** TASK MATERIAL follows **

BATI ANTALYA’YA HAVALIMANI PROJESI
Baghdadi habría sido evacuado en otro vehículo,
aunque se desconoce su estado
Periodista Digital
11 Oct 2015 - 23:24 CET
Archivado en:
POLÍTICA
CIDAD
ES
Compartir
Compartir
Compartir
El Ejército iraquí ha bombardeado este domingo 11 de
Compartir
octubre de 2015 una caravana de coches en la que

** End of TASK MATERIAL **
** TASK MATERIAL follows **

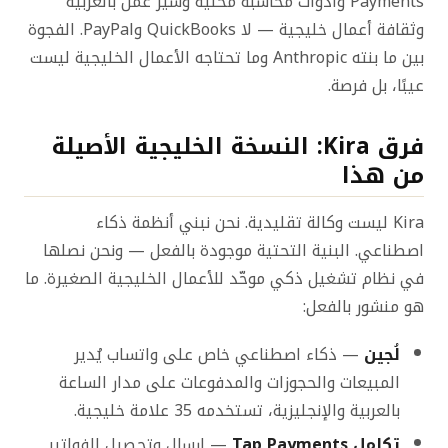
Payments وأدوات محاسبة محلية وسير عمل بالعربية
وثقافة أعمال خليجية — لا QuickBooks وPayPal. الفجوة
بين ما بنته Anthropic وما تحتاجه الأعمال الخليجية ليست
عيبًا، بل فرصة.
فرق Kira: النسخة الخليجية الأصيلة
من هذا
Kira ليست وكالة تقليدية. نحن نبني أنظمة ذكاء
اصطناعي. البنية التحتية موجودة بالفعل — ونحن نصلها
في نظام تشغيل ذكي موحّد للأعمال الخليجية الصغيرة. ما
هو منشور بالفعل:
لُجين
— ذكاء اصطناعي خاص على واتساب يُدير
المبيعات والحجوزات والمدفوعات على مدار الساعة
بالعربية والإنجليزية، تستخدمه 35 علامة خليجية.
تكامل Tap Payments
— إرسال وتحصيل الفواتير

** End of TASK MATERIAL **

WHAT THIS TASK INVOLVES: The lines above that hold the word "بالفعل" should be found and copied out.

TASK OUTPUT:
اصطناعي. البنية التحتية موجودة بالفعل — ونحن نصلها
هو منشور بالفعل:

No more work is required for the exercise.